Exercise requirements :: An unaltered copy of every line below is the expected output.

Source data ::
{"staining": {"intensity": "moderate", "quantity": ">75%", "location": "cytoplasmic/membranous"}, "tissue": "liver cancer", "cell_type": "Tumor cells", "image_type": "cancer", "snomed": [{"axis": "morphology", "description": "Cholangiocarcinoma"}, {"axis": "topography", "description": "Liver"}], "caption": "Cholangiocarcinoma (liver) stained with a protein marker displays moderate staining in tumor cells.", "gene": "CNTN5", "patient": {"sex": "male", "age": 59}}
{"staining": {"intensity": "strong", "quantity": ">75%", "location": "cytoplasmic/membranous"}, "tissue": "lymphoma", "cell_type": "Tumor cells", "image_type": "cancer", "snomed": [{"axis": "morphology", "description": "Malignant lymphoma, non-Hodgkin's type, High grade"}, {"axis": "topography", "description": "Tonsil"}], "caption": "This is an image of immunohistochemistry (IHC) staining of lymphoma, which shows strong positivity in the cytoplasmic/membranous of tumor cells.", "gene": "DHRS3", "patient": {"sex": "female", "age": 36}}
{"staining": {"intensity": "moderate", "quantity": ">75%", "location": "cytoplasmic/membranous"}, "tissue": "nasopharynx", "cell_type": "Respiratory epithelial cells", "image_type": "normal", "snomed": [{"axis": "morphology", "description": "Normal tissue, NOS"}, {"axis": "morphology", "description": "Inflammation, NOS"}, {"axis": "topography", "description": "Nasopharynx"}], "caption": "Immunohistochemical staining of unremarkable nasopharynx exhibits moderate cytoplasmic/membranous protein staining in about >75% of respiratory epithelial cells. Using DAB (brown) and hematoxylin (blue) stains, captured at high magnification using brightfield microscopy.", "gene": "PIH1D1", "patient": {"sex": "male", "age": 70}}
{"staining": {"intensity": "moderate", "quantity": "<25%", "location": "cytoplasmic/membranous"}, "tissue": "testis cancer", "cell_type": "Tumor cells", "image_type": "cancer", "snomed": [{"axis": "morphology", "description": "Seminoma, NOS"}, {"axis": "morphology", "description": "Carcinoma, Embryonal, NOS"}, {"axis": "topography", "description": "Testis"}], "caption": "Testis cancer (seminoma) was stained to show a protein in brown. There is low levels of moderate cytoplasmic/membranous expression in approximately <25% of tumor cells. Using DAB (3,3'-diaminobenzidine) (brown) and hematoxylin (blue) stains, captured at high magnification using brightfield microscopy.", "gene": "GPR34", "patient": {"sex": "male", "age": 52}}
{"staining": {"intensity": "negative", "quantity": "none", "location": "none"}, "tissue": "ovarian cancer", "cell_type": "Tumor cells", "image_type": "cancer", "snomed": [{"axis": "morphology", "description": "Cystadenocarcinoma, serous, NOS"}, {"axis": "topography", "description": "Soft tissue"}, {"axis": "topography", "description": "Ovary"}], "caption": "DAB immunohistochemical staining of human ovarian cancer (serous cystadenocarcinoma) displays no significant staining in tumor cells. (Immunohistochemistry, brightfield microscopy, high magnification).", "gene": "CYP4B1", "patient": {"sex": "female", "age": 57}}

Task solution ::
{"staining": {"intensity": "moderate", "quantity": ">75%", "location": "cytoplasmic/membranous"}, "tissue": "liver cancer", "cell_type": "Tumor cells", "image_type": "cancer", "snomed": [{"axis": "morphology", "description": "Cholangiocarcinoma"}, {"axis": "topography", "description": "Liver"}], "caption": "Cholangiocarcinoma (liver) stained with a protein marker displays moderate staining in tumor cells.", "gene": "CNTN5", "patient": {"sex": "male", "age": 59}}
{"staining": {"intensity": "strong", "quantity": ">75%", "location": "cytoplasmic/membranous"}, "tissue": "lymphoma", "cell_type": "Tumor cells", "image_type": "cancer", "snomed": [{"axis": "morphology", "description": "Malignant lymphoma, non-Hodgkin's type, High grade"}, {"axis": "topography", "description": "Tonsil"}], "caption": "This is an image of immunohistochemistry (IHC) staining of lymphoma, which shows strong positivity in the cytoplasmic/membranous of tumor cells.", "gene": "DHRS3", "patient": {"sex": "female", "age": 36}}
{"staining": {"intensity": "moderate", "quantity": ">75%", "location": "cytoplasmic/membranous"}, "tissue": "nasopharynx", "cell_type": "Respiratory epithelial cells", "image_type": "normal", "snomed": [{"axis": "morphology", "description": "Normal tissue, NOS"}, {"axis": "morphology", "description": "Inflammation, NOS"}, {"axis": "topography", "description": "Nasopharynx"}], "caption": "Immunohistochemical staining of unremarkable nasopharynx exhibits moderate cytoplasmic/membranous protein staining in about >75% of respiratory epithelial cells. Using DAB (brown) and hematoxylin (blue) stains, captured at high magnification using brightfield microscopy.", "gene": "PIH1D1", "patient": {"sex": "male", "age": 70}}
{"staining": {"intensity": "moderate", "quantity": "<25%", "location": "cytoplasmic/membranous"}, "tissue": "testis cancer", "cell_type": "Tumor cells", "image_type": "cancer", "snomed": [{"axis": "morphology", "description": "Seminoma, NOS"}, {"axis": "morphology", "description": "Carcinoma, Embryonal, NOS"}, {"axis": "topography", "description": "Testis"}], "caption": "Testis cancer (seminoma) was stained to show a protein in brown. There is low levels of moderate cytoplasmic/membranous expression in approximately <25% of tumor cells. Using DAB (3,3'-diaminobenzidine) (brown) and hematoxylin (blue) stains, captured at high magnification using brightfield microscopy.", "gene": "GPR34", "patient": {"sex": "male", "age": 52}}
{"staining": {"intensity": "negative", "quantity": "none", "location": "none"}, "tissue": "ovarian cancer", "cell_type": "Tumor cells", "image_type": "cancer", "snomed": [{"axis": "morphology", "description": "Cystadenocarcinoma, serous, NOS"}, {"axis": "topography", "description": "Soft tissue"}, {"axis": "topography", "description": "Ovary"}], "caption": "DAB immunohistochemical staining of human ovarian cancer (serous cystadenocarcinoma) displays no significant staining in tumor cells. (Immunohistochemistry, brightfield microscopy, high magnification).", "gene": "CYP4B1", "patient": {"sex": "female", "age": 57}}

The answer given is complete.